**Goal of the exercise:** The pictures in the listing below are to be skipped, while the lines between the line holding "поделиться в Facebook" and the line holding "мембрана товщиною 1,5 мм", inclusive, are to be output exactly.

**Record extracts:**
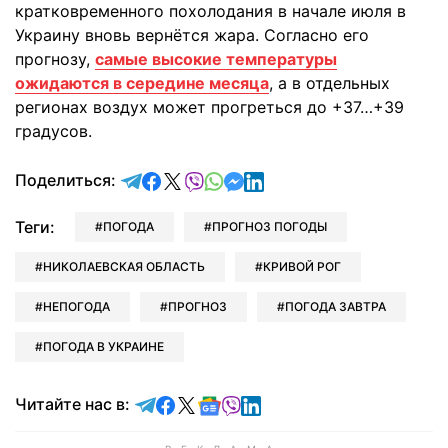
кратковременного похолодания в начале июля в
Украину вновь вернётся жара. Согласно его
прогнозу,
самые высокие температуры
ожидаются в середине месяца
, а в отдельных
регионах воздух может прогреться до +37…+39
градусов.
отправить в Telegram
поделиться в Facebook
поделиться в X
отправить в Viber
отправить в Whatsapp
отправить в Messenger
отправить в LinkedIn
Поделиться:
Теги:
ПОГОДА
ПРОГНОЗ ПОГОДЫ
НИКОЛАЕВСКАЯ ОБЛАСТЬ
КРИВОЙ РОГ
НЕПОГОДА
ПРОГНОЗ
ПОГОДА ЗАВТРА
ПОГОДА В УКРАИНЕ
Читайте в Telegram
Читайте в Facebook
Читайте в X
Читайте в Google news
Читайте в Viber
Читайте в LinkedIn
Читайте нас в:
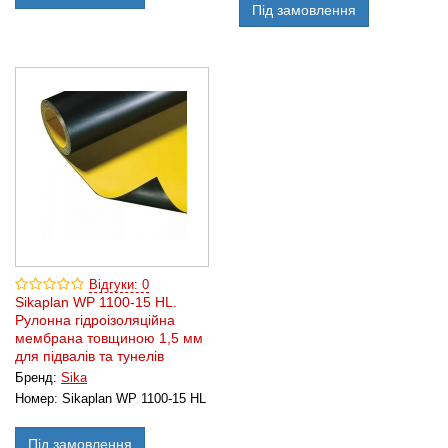
Під замовлення
Відгуки: 0
Sikaplan WP 1100-15 HL.
Рулонна гідроізоляційна
мембрана товщиною 1,5 мм
для підвалів та тунелів
Бренд:
Sika
Номер:
Sikaplan WP 1100-15 HL
Під замовлення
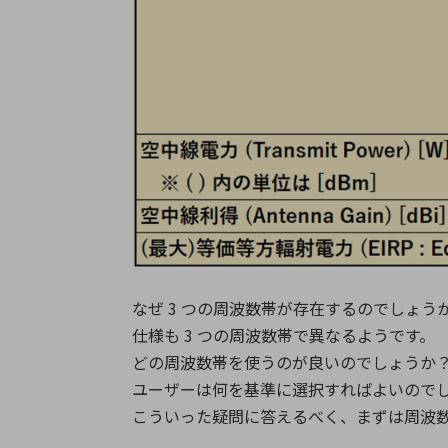
なぜ 3 つの周波数帯が存在するのでしょう
仕様も 3 つの周波数帯で異なるようです。
どの周波数帯を使うのが良いのでしょうか
ユーザーは何を基準に選択すればよいので
こういった疑問に答えるべく、まずは周波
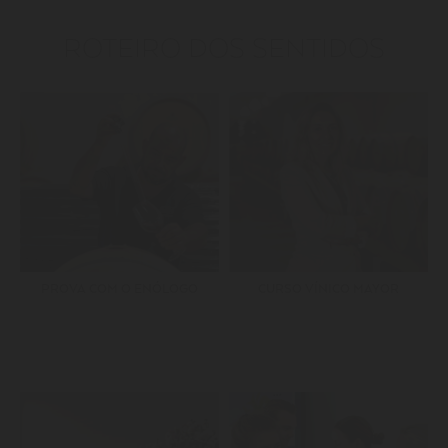
ROTEIRO DOS SENTIDOS
PROVA COM O ENÓLOGO
CURSO VÍNICO MAYOR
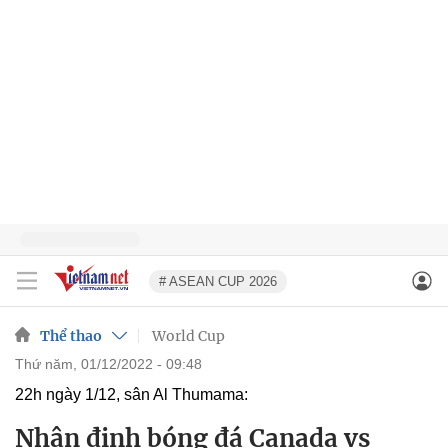
# ASEAN CUP 2026
Thể thao
World Cup
thứ năm, 01/12/2022 - 09:48
22h ngày 1/12, sân Al Thumama:
Nhận định bóng đá Canada vs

**Solution to the exercise:**
поделиться в Facebook
поделиться в X
отправить в Viber
отправить в Whatsapp
отправить в Messenger
отправить в LinkedIn
Поделиться:
Теги:
ПОГОДА
ПРОГНОЗ ПОГОДЫ
НИКОЛАЕВСКАЯ ОБЛАСТЬ
КРИВОЙ РОГ
НЕПОГОДА
ПРОГНОЗ
ПОГОДА ЗАВТРА
ПОГОДА В УКРАИНЕ
Читайте в Telegram
Читайте в Facebook
Читайте в X
Читайте в Google news
Читайте в Viber
Читайте в LinkedIn
Читайте нас в:
Під замовлення
Відгуки: 0
Sikaplan WP 1100-15 HL.
Рулонна гідроізоляційна
мембрана товщиною 1,5 мм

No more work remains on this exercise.